One of the challenges that I face in my community is that there is sympathy for the need for homes—when I talk to people about affordable homes in particular, they know that we need more homes—but there is a problem with trust in the planning system and in developers. People feel that where there are rogue developers and people not building to planning controls, there is not enough enforcement. When people feel like there is no rule of law, it makes it so much harder for them to trust in more house building, and I will be very clear—I have said it before in the House—that we do need some of that.
These people are not nimbys. Many have spent many hours and weeks working on neighbourhood plans. They have put forward sites, and sometimes there can be difficult conversations about green fields or beautiful places, and they say, “We all agree we can build some homes on that site.” What they do not trust is that developers as a whole will ensure that they build in the way that people would like to see. I know that the Minister will be considering that carefully.
This particular challenge around rogue builders and rogue developers is a real problem, and not just in affluent parts of this country; it affects deprived parts of this country, too. I visited a deprived part of Bristol recently, and I talked to residents there who had not only set up a local lettings policy, but had got their own equipment to go and check building standards. They would look at some of the developments that had been built and use their own equipment that they had personally bought to see whether building standards had been met, and they had not. They felt that they did not have a place to turn to. We should work out how we can give people that confidence when building standards are not being met.
I hope my hon.

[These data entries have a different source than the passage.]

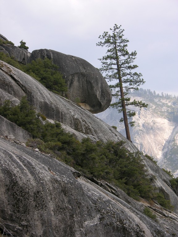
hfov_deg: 16.8
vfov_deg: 22.3
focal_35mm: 88
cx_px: 89
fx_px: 603
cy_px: 118
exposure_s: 1/185
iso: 50
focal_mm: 22.3
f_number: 3.9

Friend will stay for the next couple of debates and will contribute to make that point about building standards in the debate on my Bill about a licensing scheme and rogue builders—hopefully that debate will not be too long away.
I always like to listen to what my hon. Friend has to say, particularly in this area.

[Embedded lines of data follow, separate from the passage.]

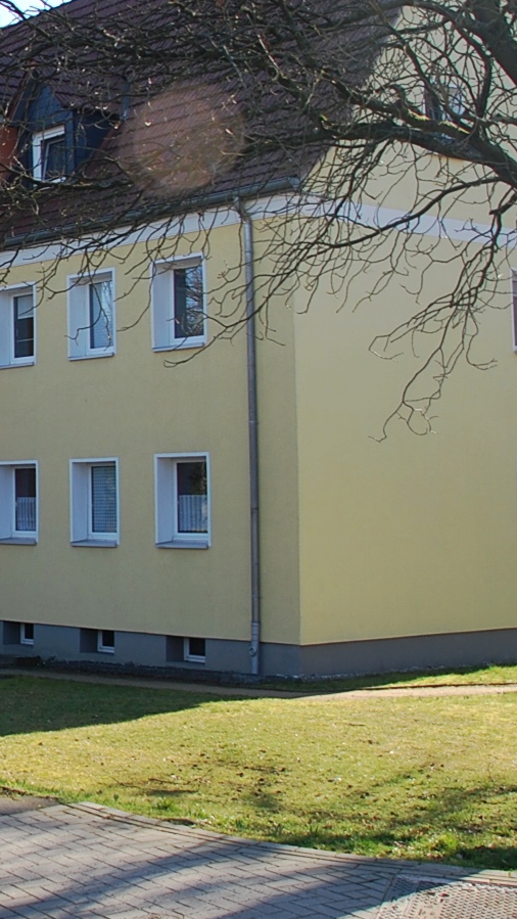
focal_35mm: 61
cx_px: -267
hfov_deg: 17.6
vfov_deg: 34.2
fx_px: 1486
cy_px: 368
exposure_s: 1/200
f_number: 5.6
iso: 100
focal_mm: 18
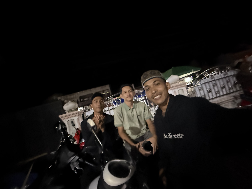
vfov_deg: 85.7
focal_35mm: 14
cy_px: 94
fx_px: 102
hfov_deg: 102.1
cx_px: 126
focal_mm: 2.22
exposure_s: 1/30
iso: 2000
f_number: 2.2
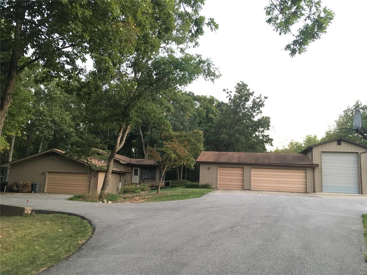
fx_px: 307
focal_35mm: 29
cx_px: 184
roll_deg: -2.5
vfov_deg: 48.2
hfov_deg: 61.7
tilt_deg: +8.4
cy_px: 138
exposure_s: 1/30
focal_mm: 4.15
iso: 200
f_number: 2.2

Turning to some of the interesting measures in the Bill, the database is particularly good. We all know that good government runs on good data, and the database should enable us to find some of the people who are repeatedly breaching proposals. The hon. Member for Brentford and Isleworth (Ruth Cadbury) made an interesting point when she said that for so many people, a breach is a first-time mistake and they learn about the planning processes through making it. Certainly we do not want to catch too many of those people out, but where there are major breaches and repeat breaches—I notice that my hon. Friend the Member for Runnymede and Weybridge has put this in his Bill—we should take that into consideration, so that we know who is carrying them out.
My hon. Friend talked about creating a financial offence, which is particularly important, because for so many of these people, they will keep committing the same offences over and over again, as he so clearly set out, because there is a lot of financial gain for them. It is not only the fact that they can do it multiple times, but the length of time it takes for enforcement. We heard earlier that it can take up to 16 weeks and possibly longer just to go through the appeals process set out in the Town and Country Planning Act 1990. I would welcome that being looked at again.
I have talked about the importance of why we must protect heritage and people’s confidence in their local infrastructure, while also allowing for the house building that we need, and this Bill is a very good starting point. My hon. Friend knows I have some technical questions that I would like to see answered, but this is an interesting area and I hope the Minister is listening carefully.